Rock Climbing and Separating the Intent from the Action

Core Skills Reflection, Part 1


Meta


Background: I’ve started to do core skills reflections, which is to say that I take note of the deeper lessons in daily tasks. The way that core skills were explained to me was through analogy. In math, rather than solving problems from rote memorization or in isolation from one another, you strive to understand the theory, and to make connections. The core skills in life are the patterns underneath the surface; the lessons implicit in the ordinary. This is part 1 of an ongoing series of unbounded length: rock climbing and separating the action from the intent.

Begin


In rock climbing, the hand and footholds are marked with different colored tapes. The starting position is marked with a tag, which includes the tape color and an indicator of the level of difficulty for that problem. The goal is to begin on the starting hold, use only the holds marked with the color of that problem, and make it to the top.[1] There are different levels of difficulty, starting from V0, and the highest one I’ve seen in person is a V11.

For nearly 3 weeks, I had been climbing predominantly V0s. I had also worked through a single V1 and accomplished a single V2. But on July 2, my abilities skyrocketed: I climbed three V1s and one V2. I’m about to explain a shift in thinking, which caused this steep improvement.

I started climbing a V1, and got stuck a few times. It helps to have someone on the ground to help; a friend can call out footholds I can’t see anymore, and generally give encouragement that’s surprisingly helpful when I’m holding on with muscles straining, untethered and 15 feet up a wall. I asked a climbing expert to come check out the problem with me.[2]

I felt a mental discomfort as I led him to the problem—I was wasting his time with a trivial little thing. I resolved not to give up so easily; I deliberately committed to make it to the top. Then I began. It started out challenging and only escalated. There were times I got tired; my legs shook from the strain, my arms screamed at the abuse. At these moments, I was tempted to give up, and carefully let go in order to fall to the mat in a controlled manner.

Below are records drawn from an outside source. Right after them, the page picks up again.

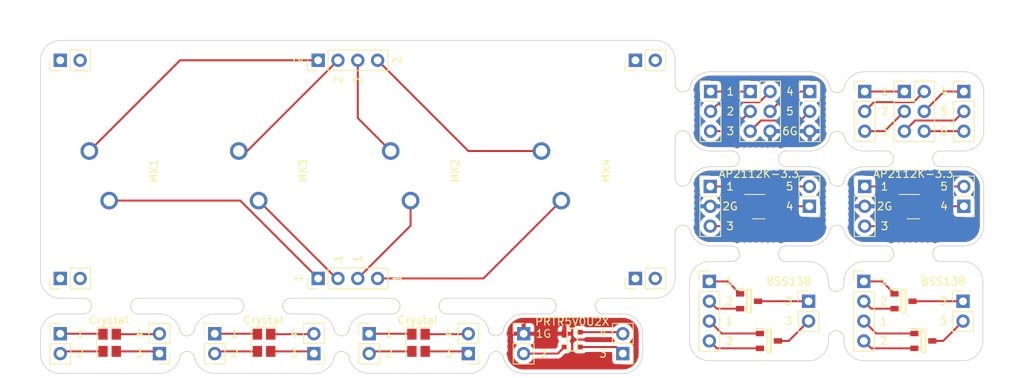
<source format=kicad_pcb>
(kicad_pcb (version 20211014) (generator pcbnew)

  (general
    (thickness 1.6)
  )

  (paper "A4")
  (layers
    (0 "F.Cu" signal)
    (31 "B.Cu" signal)
    (32 "B.Adhes" user "B.Adhesive")
    (33 "F.Adhes" user "F.Adhesive")
    (34 "B.Paste" user)
    (35 "F.Paste" user)
    (36 "B.SilkS" user "B.Silkscreen")
    (37 "F.SilkS" user "F.Silkscreen")
    (38 "B.Mask" user)
    (39 "F.Mask" user)
    (40 "Dwgs.User" user "User.Drawings")
    (41 "Cmts.User" user "User.Comments")
    (42 "Eco1.User" user "User.Eco1")
    (43 "Eco2.User" user "User.Eco2")
    (44 "Edge.Cuts" user)
    (45 "Margin" user)
    (46 "B.CrtYd" user "B.Courtyard")
    (47 "F.CrtYd" user "F.Courtyard")
    (48 "B.Fab" user)
    (49 "F.Fab" user)
    (50 "User.1" user)
    (51 "User.2" user)
    (52 "User.3" user)
    (53 "User.4" user)
    (54 "User.5" user)
    (55 "User.6" user)
    (56 "User.7" user)
    (57 "User.8" user)
    (58 "User.9" user)
  )

  (setup
    (stackup
      (layer "F.SilkS" (type "Top Silk Screen"))
      (layer "F.Paste" (type "Top Solder Paste"))
      (layer "F.Mask" (type "Top Solder Mask") (thickness 0.01))
      (layer "F.Cu" (type "copper") (thickness 0.035))
      (layer "dielectric 1" (type "core") (thickness 1.51) (material "FR4") (epsilon_r 4.5) (loss_tangent 0.02))
      (layer "B.Cu" (type "copper") (thickness 0.035))
      (layer "B.Mask" (type "Bottom Solder Mask") (thickness 0.01))
      (layer "B.Paste" (type "Bottom Solder Paste"))
      (layer "B.SilkS" (type "Bottom Silk Screen"))
      (layer "F.SilkS" (type "Top Silk Screen"))
      (layer "F.Paste" (type "Top Solder Paste"))
      (layer "F.Mask" (type "Top Solder Mask") (thickness 0.01))
      (layer "F.Cu" (type "copper") (thickness 0.035))
      (layer "dielectric 1" (type "core") (thickness 1.51) (material "FR4") (epsilon_r 4.5) (loss_tangent 0.02))
      (layer "B.Cu" (type "copper") (thickness 0.035))
      (layer "B.Mask" (type "Bottom Solder Mask") (thickness 0.01))
      (layer "B.Paste" (type "Bottom Solder Paste"))
      (layer "B.SilkS" (type "Bottom Silk Screen"))
      (copper_finish "None")
      (dielectric_constraints no)
    )
    (pad_to_mask_clearance 0)
    (pcbplotparams
      (layerselection 0x00010fc_ffffffff)
      (disableapertmacros false)
      (usegerberextensions false)
      (usegerberattributes true)
      (usegerberadvancedattributes true)
      (creategerberjobfile true)
      (svguseinch false)
      (svgprecision 6)
      (excludeedgelayer true)
      (plotframeref false)
      (viasonmask false)
      (mode 1)
      (useauxorigin false)
      (hpglpennumber 1)
      (hpglpenspeed 20)
      (hpglpendiameter 15.000000)
      (dxfpolygonmode true)
      (dxfimperialunits true)
      (dxfusepcbnewfont true)
      (psnegative false)
      (psa4output false)
      (plotreference true)
      (plotvalue true)
      (plotinvisibletext false)
      (sketchpadsonfab false)
      (subtractmaskfromsilk false)
      (outputformat 1)
      (mirror false)
      (drillshape 0)
      (scaleselection 1)
      (outputdirectory "Panel_Design_3-Gerber/")
    )
  )

  (net 0 "")
  (net 1 "Net-(IC2-Pad1)")
  (net 2 "Net-(IC2-Pad2)")
  (net 3 "Net-(IC2-Pad3)")
  (net 4 "Net-(IC3-Pad1)")
  (net 5 "Net-(IC3-Pad2)")
  (net 6 "Net-(IC3-Pad3)")
  (net 7 "Net-(J6-Pad1)")
  (net 8 "Net-(J6-Pad2)")
  (net 9 "Net-(J7-Pad1)")
  (net 10 "Net-(J7-Pad2)")
  (net 11 "Net-(J9-Pad1)")
  (net 12 "Net-(J9-Pad2)")
  (net 13 "Net-(J9-Pad3)")
  (net 14 "Net-(J9-Pad4)")
  (net 15 "Net-(J10-Pad1)")
  (net 16 "Net-(J10-Pad2)")
  (net 17 "Net-(J10-Pad3)")
  (net 18 "Net-(J10-Pad4)")
  (net 19 "Net-(J16-Pad1)")
  (net 20 "GND_4")
  (net 21 "Net-(J16-Pad3)")
  (net 22 "Net-(J17-Pad1)")
  (net 23 "Net-(J17-Pad2)")
  (net 24 "Net-(J17-Pad3)")
  (net 25 "GND_5")
  (net 26 "Net-(J19-Pad2)")
  (net 27 "Net-(J20-Pad1)")
  (net 28 "Net-(J20-Pad2)")
  (net 29 "Net-(J23-Pad1)")
  (net 30 "Net-(J23-Pad2)")
  (net 31 "Net-(J22-Pad4)")
  (net 32 "Net-(J22-Pad5)")
  (net 33 "GND_6")
  (net 34 "Net-(J26-Pad1)")
  (net 35 "Net-(J26-Pad2)")
  (net 36 "Net-(J26-Pad3)")
  (net 37 "Net-(J27-Pad4)")
  (net 38 "Net-(J27-Pad5)")
  (net 39 "Net-(J27-Pad6)")
  (net 40 "unconnected-(J29-Pad1)")
  (net 41 "unconnected-(J29-Pad2)")
  (net 42 "unconnected-(J30-Pad1)")
  (net 43 "unconnected-(J30-Pad2)")
  (net 44 "unconnected-(J31-Pad1)")
  (net 45 "unconnected-(J31-Pad2)")
  (net 46 "unconnected-(J32-Pad1)")
  (net 47 "unconnected-(J32-Pad2)")

  (footprint "Panelization:mouse-bite-2mm-slot-5mm-width" (layer "F.Cu") (at 57.77 60.2))

  (footprint "Connector_PinHeader_2.54mm:PinHeader_1x02_P2.54mm_Vertical" (layer "F.Cu") (at 105.43 56.66 90))

  (footprint "Connector_PinHeader_2.54mm:PinHeader_1x04_P2.54mm_Vertical" (layer "F.Cu") (at 64.79 56.66 90))

  (footprint "random-keyboard-parts:SOT143B" (layer "F.Cu") (at 97.33 64.49))

  (footprint "Connector_PinHeader_2.54mm:PinHeader_1x02_P2.54mm_Vertical" (layer "F.Cu") (at 84.03 66.28 180))

  (footprint "SamacSys_Parts:MXOnly-1U-NoLED_3Pins" (layer "F.Cu") (at 40.57 42.88 90))

  (footprint "SamacSys_Parts:SOT95P240X120-3N" (layer "F.Cu") (at 142.3 64.660001))

  (footprint "Connector_PinHeader_2.54mm:PinHeader_1x02_P2.54mm_Vertical" (layer "F.Cu") (at 147.49 47.42 180))

  (footprint "Connector_PinHeader_2.54mm:PinHeader_1x02_P2.54mm_Vertical" (layer "F.Cu") (at 91.11 63.74))

  (footprint "Panelization:mouse-bite-2mm-slot-5mm-width" (layer "F.Cu") (at 141 53.5 180))

  (footprint "Connector_PinHeader_2.54mm:PinHeader_2x03_P2.54mm_Vertical" (layer "F.Cu") (at 120.13 32.72))

  (footprint "Panelization:mouse-bite-2mm-slot-5mm-width" (layer "F.Cu") (at 121.25 41.34))

  (footprint "Connector_PinHeader_2.54mm:PinHeader_1x03_P2.54mm_Vertical" (layer "F.Cu") (at 127.75 32.72))

  (footprint "Panelization:mouse-bite-2mm-slot-5mm-width" (layer "F.Cu") (at 77.77 60.2))

  (footprint "Panelization:mouse-bite-2mm-slot-5mm-width" (layer "F.Cu") (at 121.25 53.5 180))

  (footprint "Panelization:mouse-bite-2mm-slot-5mm-width" (layer "F.Cu") (at 140.99 41.34))

  (footprint "Panelization:mouse-bite-2mm-slot" (layer "F.Cu") (at 67.79 65.01 90))

  (footprint "Panelization:mouse-bite-2mm-slot-5mm-width" (layer "F.Cu") (at 38.27 60.2))

  (footprint "SamacSys_Parts:SOT95P240X120-3N" (layer "F.Cu") (at 139.76 59.580001))

  (footprint "Package_TO_SOT_SMD:SOT-23-5" (layer "F.Cu") (at 121.23 47.46))

  (footprint "Connector_PinHeader_2.54mm:PinHeader_1x02_P2.54mm_Vertical" (layer "F.Cu") (at 147.38 59.580001))

  (footprint "Panelization:mouse-bite-2mm-slot-5mm-width" (layer "F.Cu") (at 131.140001 60.850001 90))

  (footprint "Connector_PinHeader_2.54mm:PinHeader_1x02_P2.54mm_Vertical" (layer "F.Cu") (at 44.47 66.28 180))

  (footprint "Connector_PinHeader_2.54mm:PinHeader_1x02_P2.54mm_Vertical" (layer "F.Cu") (at 103.81 66.28 180))

  (footprint "Panelization:mouse-bite-2mm-slot-5mm-width" (layer "F.Cu") (at 131.25 35.34 90))

  (footprint "SamacSys_Parts:SOT95P240X120-3N" (layer "F.Cu") (at 119.98 59.580001))

  (footprint "SamacSys_Parts:MXOnly-1U-NoLED_3Pins" (layer "F.Cu") (at 79.17 42.88 90))

  (footprint "Connector_PinHeader_2.54mm:PinHeader_1x02_P2.54mm_Vertical" (layer "F.Cu") (at 64.25 66.28 180))

  (footprint "Connector_PinHeader_2.54mm:PinHeader_1x03_P2.54mm_Vertical" (layer "F.Cu") (at 134.79 44.88))

  (footprint "Connector_PinHeader_2.54mm:PinHeader_1x02_P2.54mm_Vertical" (layer "F.Cu") (at 31.77 56.66 90))

  (footprint "Panelization:mouse-bite-2mm-slot" (layer "F.Cu") (at 87.57 65.01 90))

  (footprint "Connector_PinHeader_2.54mm:PinHeader_1x02_P2.54mm_Vertical" (layer "F.Cu") (at 105.43 28.72 90))

  (footprint "Connector_PinHeader_2.54mm:PinHeader_1x04_P2.54mm_Vertical" (layer "F.Cu") (at 114.9 57.040001))

  (footprint "Connector_PinHeader_2.54mm:PinHeader_2x03_P2.54mm_Vertical" (layer "F.Cu") (at 139.870001 32.719999))

  (footprint "SamacSys_Parts:MXOnly-1U-NoLED_3Pins" (layer "F.Cu") (at 98.47 42.88 90))

  (footprint "Package_TO_SOT_SMD:SOT-23-5" (layer "F.Cu") (at 141.01 47.46))

  (footprint "Panelization:mouse-bite-2mm-slot-5mm-width" (layer "F.Cu") (at 111.51 47.34 90))

  (footprint "Panelization:mouse-bite-2mm-slot-5mm-width" (layer "F.Cu") (at 97.77 60.2))

  (footprint "SamacSys_Parts:MXOnly-1U-NoLED_3Pins" (layer "F.Cu") (at 59.71 42.88 90))

  (footprint "Panelization:mouse-bite-2mm-slot-5mm-width" (layer "F.Cu") (at 111.51 35.26 90))

  (footprint "Connector_PinHeader_2.54mm:PinHeader_1x03_P2.54mm_Vertical" (layer "F.Cu") (at 115.05 32.72))

  (footprint "Connector_PinHeader_2.54mm:PinHeader_1x03_P2.54mm_Vertical" (layer "F.Cu") (at 134.790001 32.719999))

  (footprint "Connector_PinHeader_2.54mm:PinHeader_1x02_P2.54mm_Vertical" (layer "F.Cu") (at 31.77 28.72 90))

  (footprint "Crystal:Crystal_SMD_3225-4Pin_3.2x2.5mm" (layer "F.Cu") (at 57.87 64.9 -90))

  (footprint "Connector_PinHeader_2.54mm:PinHeader_1x04_P2.54mm_Vertical" (layer "F.Cu") (at 64.79 28.72 90))

  (footprint "Panelization:mouse-bite-2mm-slot-5mm-width" (layer "F.Cu") (at 131.25 47.34 90))

  (footprint "Crystal:Crystal_SMD_3225-4Pin_3.2x2.5mm" (layer "F.Cu") (at 38.09 64.9 -90))

  (footprint "Panelization:mouse-bite-2mm-slot" (layer "F.Cu") (at 48.01 65.01 90))

  (footprint "Connector_PinHeader_2.54mm:PinHeader_1x04_P2.54mm_Vertical" (layer "F.Cu") (at 134.68 57.040001))

  (footprint "Connector_PinHeader_2.54mm:PinHeader_1x03_P2.54mm_Vertical" (layer "F.Cu") (at 115.01 44.88))

  (footprint "Connector_PinHeader_2.54mm:PinHeader_1x02_P2.54mm_Vertical" (layer "F.Cu") (at 51.55 63.74))

  (footprint "Connector_PinHeader_2.54mm:PinHeader_1x02_P2.54mm_Vertical" (layer "F.Cu") (at 127.71 47.42 180))

  (footprint "Crystal:Crystal_SMD_3225-4Pin_3.2x2.5mm" (layer "F.Cu") (at 77.65 64.9 -90))

  (footprint "SamacSys_Parts:SOT95P240X120-3N" (layer "F.Cu") (at 122.52 64.660001))

  (footprint "Connector_PinHeader_2.54mm:PinHeader_1x02_P2.54mm_Vertical" (layer "F.Cu") (at 31.77 63.74))

  (footprint "Connector_PinHeader_2.54mm:PinHeader_1x02_P2.54mm_Vertical" (layer "F.Cu") (at 71.33 63.74))

  (footprint "Connector_PinHeader_2.54mm:PinHeader_1x03_P2.54mm_Vertical" (layer "F.Cu")
    (tedit 59FED5CC) (tstamp f7a980e1-d757-405b-965e-cb3c9b1ceca1)
    (at 147.490001 32.719999)
    (descr "Through hole straight pin header, 1x03, 2.54mm pitch, single row")
    (tags "Through hole pin header THT 1x03 2.54mm single row")
    (property "Sheetfile" "ProtoBreadboard.kicad_sch")
    (property "Sheetname" "")
    (path "/7b028444-321d-4e3c-b56d-d12cd9538091")
    (attr through_hole)
    (fp_text reference "J28" (at 0 -2.33) (layer "F.SilkS") hide
      (effects (font (size 1 1) (thickness 0.15)))
      (tstamp c0eebf2a-4881-44d5-83b5-dc6c113fd0d3)
    )
    (fp_text value "Conn_01x03_Female" (at 0 7.41) (layer "F.Fab")
      (effects (fo
... [306152 chars truncated]
</source>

But I remembered a quote I saw at the rock gym: you aren’t done when you get tired; you’re finished when you fall.[3] So I pressed on. I did slip once, near the top; my dominant hand went flying backward, and pulled the leg on the same side off the wall too—but I held. I gripped with my left hand, and struggled to grab the handhold I lost, my foot following back to the wall. After all four limbs were safely on the wall, I allowed myself a brief moment to breathe—a mistake, because every pause took energy to maintain and increased the exhaustion.

Instead of dropping and quitting the problem there, I thought again: I must finish this to the end. There was one final move; a move which would have daunted me before. I had to haul myself over the top with only one handhold, with my other arm thrown over the smooth, downward sloped surface. I pulled and strained, and propelled upward with my legs, supported on feet which I had to trust would not slip from the holds, until I finally flopped over the edge.

Still not what I look like when I’m climbing. I’m indoors, not wearing a harness, and definitely not thinking about proper posing for photos.

I giddily walked over toward the descent area to climb down, feeling triumphant—and then a new sensation altogether. I had the concept of core skills salient in my mind, and I pieced together the lesson I learned.

Like I thought to myself before, the winning attitude isn’t “I’ll stop when I’m tired”; it’s “I’ll keep going until I succeed.” I don’t think to myself, “Well, I’ll put my hands and feet on the wall, move around, and go in the upward direction.” No, I instead say, “I will make it to the top.”

Extending this to other aspects of life is marvelously simple. Instead of, “I’ll sit here and read 30 pages of this textbook,” it’s “I will understand this material.”

I call this pattern separating the intent from the action.

This is a useful framing to remind myself why I’m doing what I’m doing. Losing sight of the reason behind the actions I’m doing makes me lethargic and slow; I just go through the motions without purpose or direction. Keeping the intent in mind makes me laser focused, sharp and efficient, and determined to get even my small tasks done.

By applying this framing, I’ve been able to focus for up to 3 hours at a time with absolutely no breaks; no idly checking email or Facebook, no spacing out for a second only to compulsively check for more news. It works because I focus my intent on finishing a task, cross it off the list, and move onto the next one, which I am now just as intent on completing.

It’s also how I finished writing this post.

Notes


[1] What I’m calling rock climbing is actually bouldering. The difference, as I understand it, is that rock climbing is done while wearing harnesses and spans greater heights, while bouldering involves problems less than 20 feet tall and participants fall onto mats.

[2] By expert, I mean a friend who consistently climbs V8s.

[3] This is paraphrased from memory. It probably isn’t accurate.


Thanks to Joseph Gnehm for reading drafts of this.